Am 8. August 2014 erklärte die Weltgesundheitsorganisation WHO Ebola zum internationalen Gesundheitsnotfall. „Endlich!“, sagt Dr. Sabine Gies vom Missionsärztlichen Institut Würzburg, der Katholischen Fachstelle für internationale Gesundheit. Monatelang waren Nachrichten über die sich ausbreitende lebensgefährliche Infektionskrankheit „nicht durch die Berichterstattung durchgekommen, weil andere Dinge auf der Tagesordnung standen“, erläutert die aus Lahnstein stammende Ärztin. Die Unruhen in Syrien, die sich zuspitzende Ukraine-Krise und schließlich die Fußball-Weltmeisterschaft waren die vorherrschenden Themen, obwohl die Hilfsorganisationen in Westafrika bereits seit dem Frühjahr berichteten, dass der Ebola-Ausbruch nicht mehr zu kontrollieren sei. Dennoch dauerte es bis zum Sommer, ehe diese Warnungen die Aufmerksamkeit der Weltöffentlichkeit erlangten und Hilfsmaßnahmen und -programme anliefen.

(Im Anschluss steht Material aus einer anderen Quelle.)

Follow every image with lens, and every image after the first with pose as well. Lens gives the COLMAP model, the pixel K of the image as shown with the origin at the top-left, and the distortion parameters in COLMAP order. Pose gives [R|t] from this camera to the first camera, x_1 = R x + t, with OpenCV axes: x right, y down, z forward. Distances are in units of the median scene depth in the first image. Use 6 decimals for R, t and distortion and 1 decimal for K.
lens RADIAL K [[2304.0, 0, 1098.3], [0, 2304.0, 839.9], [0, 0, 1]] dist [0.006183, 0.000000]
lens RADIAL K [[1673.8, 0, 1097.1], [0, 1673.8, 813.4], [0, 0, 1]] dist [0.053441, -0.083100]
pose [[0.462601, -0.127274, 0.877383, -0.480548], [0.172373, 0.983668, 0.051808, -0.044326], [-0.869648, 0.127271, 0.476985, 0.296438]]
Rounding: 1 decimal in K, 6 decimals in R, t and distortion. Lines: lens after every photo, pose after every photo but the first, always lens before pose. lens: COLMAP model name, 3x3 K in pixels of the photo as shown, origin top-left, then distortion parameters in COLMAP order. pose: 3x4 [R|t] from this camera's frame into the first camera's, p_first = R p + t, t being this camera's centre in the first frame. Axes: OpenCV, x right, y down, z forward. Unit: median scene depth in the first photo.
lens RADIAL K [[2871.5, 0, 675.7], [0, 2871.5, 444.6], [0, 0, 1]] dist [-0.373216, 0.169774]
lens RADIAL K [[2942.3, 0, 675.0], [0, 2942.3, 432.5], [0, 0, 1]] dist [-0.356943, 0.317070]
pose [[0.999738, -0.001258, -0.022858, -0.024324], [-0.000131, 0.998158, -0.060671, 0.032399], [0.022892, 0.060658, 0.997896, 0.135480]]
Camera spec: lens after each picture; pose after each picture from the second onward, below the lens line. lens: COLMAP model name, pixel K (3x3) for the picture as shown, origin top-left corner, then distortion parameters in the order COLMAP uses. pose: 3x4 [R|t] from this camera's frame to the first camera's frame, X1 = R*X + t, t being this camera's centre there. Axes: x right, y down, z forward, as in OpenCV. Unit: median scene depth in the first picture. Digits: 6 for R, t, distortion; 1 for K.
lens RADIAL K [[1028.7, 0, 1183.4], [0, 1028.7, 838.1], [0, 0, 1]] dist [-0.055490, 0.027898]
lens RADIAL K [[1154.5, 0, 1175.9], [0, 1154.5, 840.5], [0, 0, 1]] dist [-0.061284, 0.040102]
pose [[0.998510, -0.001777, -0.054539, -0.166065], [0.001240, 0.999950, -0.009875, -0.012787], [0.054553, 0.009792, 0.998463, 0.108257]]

„Wir als Fachstelle sind hier gefordert“, entschied das Missionsärztliche Institut unmittelbar nach der WHO-Meldung. Da hatte die 51-jährige Ärztin gerade ihre Tätigkeit in Würzburg aufgenommen, nachdem sie zuvor 15 Jahre in Burkina Faso gearbeitet und am Tropeninstitut in Antwerpen geforscht hatte. Nach Deutschland war sie zurückgekehrt, weil die „Anbindung“ wichtig ist, sagt Gies, deren Liebe zu Afrika aus einer Brieffreundschaft aus Schülertagen entstand. Medizin habe sie studiert, um anschließend als Ärztin nach Afrika zu gehen, erzählt sie. Ihre erste Stelle in Burkina Faso erhielt sie über den Deutschen Entwicklungsdienst.

Private und berufliche Kontakte nach Deutschland hat Sabine Gies dennoch immer gehalten. Und im Frühjahr vergangenen Jahres war eigentliche eine Phase in der Heimat geplant. Aber dann kam Ebola. „Ich glaube, es gibt einen Plan dahinter, dass eins nach dem anderen kommt“, sagt sie. Deshalb sei es ihr leicht gefallen, sich sofort auf die neue Richtung auf ihrem Lebensweg einzulassen.

Das Fatale an dem Ebola-Ausbruch sei gewesen, dass anfangs niemand die Dramatik richtig eingeschätzt habe. Tatsächlich war diese Infektionskrankheit in Afrika zwar seit Langem bekannt und immer wieder lokal ausgebrochen. Die Erkenntnis lautete aber, „Ebola ist so tödlich, dass es sich nicht ausbreiten kann“, stellt die Tropenmedizinerin nüchtern fest. Der schnelle und tödliche Verlauf begrenzte den Radius der Verbreitung. Das Ebola aber, das im vergangenen Jahr zu wüten begann, hatte eine andere Struktur.

Die Krankheit könne nur eingedämmt werden, wenn eine ausreichende Infektionsprävention erfolge, lautete die Analyse der Katholischen Fachstelle für internationale Gesundheit in Würzburg. Dr. Sabine Gies sollte mithelfen, die Krankenhäuser in den Ländern, die an die Ebola-Zentren Liberia und Sierra Leone angrenzten, so vorzubereiten, dass sie eine weitere Ausbreitung von Ebola vermeiden könnten. Nur so können Burkina Faso, Mali, die Elfenbeinküste und der Senegal geschützt werden.

Allerdings sind ihrer Beobachtung zufolge die Gesundheitssysteme in den westafrikanischen Ländern derart abgewirtschaftet worden, dass Hygiene und Desinfektionsmaßnahmen äußerst mangelhaft sind. Und wenn Krankenhäuser selbst zur Infektionsquelle werden, ist das ein „Super-GAU“, sagt Gies. „Wer bringt denn dann noch seine Kranken in die Klinik?“ Auch die Mitarbeiter der Krankenhäuser seien gefährdet. Von rund 10.000 Ebola-Toten sind etwa 500 medizinisches Personal.

„Sauberes, konsequentes Arbeiten“ sei die wichtigste Aufgabe, sagt die Ärztin. Das müsse immer wieder vermittelt werden. Deshalb ist Sabine Gies in den letzten Monaten mehrmals nach Burkina Faso und in den Senegal gereist, um mit lokalen Partnern in Krankenhäusern Weiterbildungsmaßnahmen anzubieten. Dabei solle das vorhandene System durchaus eingebunden werden, betont sie. Allerdings funktioniere das „nicht immer“. 

„Hygiene ist ein langfristiges Ziel“, betont Gies. Sie muss erlernt und geübt werden – und sie erfordert finanzielle Mittel, die „leider immer knapp sind“.